Data supplied →
· · · · ·

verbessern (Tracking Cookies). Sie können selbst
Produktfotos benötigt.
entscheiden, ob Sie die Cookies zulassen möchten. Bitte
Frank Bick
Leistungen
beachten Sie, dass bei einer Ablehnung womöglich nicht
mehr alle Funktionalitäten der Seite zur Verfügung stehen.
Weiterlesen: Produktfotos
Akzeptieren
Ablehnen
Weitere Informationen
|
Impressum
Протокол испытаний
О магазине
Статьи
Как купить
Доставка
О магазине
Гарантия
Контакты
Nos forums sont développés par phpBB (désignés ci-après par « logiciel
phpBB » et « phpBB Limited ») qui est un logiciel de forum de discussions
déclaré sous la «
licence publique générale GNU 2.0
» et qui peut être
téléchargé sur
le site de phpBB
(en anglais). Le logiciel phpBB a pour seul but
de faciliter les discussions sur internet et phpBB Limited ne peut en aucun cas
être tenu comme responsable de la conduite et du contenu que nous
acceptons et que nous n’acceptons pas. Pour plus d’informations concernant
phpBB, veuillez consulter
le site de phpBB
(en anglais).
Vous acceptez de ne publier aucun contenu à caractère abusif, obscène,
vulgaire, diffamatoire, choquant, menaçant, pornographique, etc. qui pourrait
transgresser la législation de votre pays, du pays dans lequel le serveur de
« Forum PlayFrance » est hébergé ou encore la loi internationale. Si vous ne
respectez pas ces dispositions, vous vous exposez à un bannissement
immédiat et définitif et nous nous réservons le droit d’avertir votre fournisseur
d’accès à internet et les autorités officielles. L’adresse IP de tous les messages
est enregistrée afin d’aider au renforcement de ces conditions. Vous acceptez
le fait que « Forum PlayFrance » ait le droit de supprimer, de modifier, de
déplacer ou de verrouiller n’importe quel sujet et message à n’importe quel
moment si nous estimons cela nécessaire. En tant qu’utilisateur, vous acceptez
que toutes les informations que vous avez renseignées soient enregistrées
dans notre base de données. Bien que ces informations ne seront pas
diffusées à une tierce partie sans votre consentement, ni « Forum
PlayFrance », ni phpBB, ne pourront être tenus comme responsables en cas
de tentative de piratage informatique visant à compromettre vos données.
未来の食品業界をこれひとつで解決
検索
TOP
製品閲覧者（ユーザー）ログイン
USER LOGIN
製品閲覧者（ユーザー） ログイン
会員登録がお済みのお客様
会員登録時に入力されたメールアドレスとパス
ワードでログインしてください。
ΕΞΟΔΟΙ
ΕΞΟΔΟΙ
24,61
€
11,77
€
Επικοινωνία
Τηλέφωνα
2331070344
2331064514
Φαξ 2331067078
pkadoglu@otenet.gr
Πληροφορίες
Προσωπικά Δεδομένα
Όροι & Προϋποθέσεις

· · · · ·

How to complete this task →
Filter the entries and keep only the lines holding "être".

Your solution →
» et qui peut être
être tenu comme responsable de la conduite et du contenu que nous
PlayFrance », ni phpBB, ne pourront être tenus comme responsables en cas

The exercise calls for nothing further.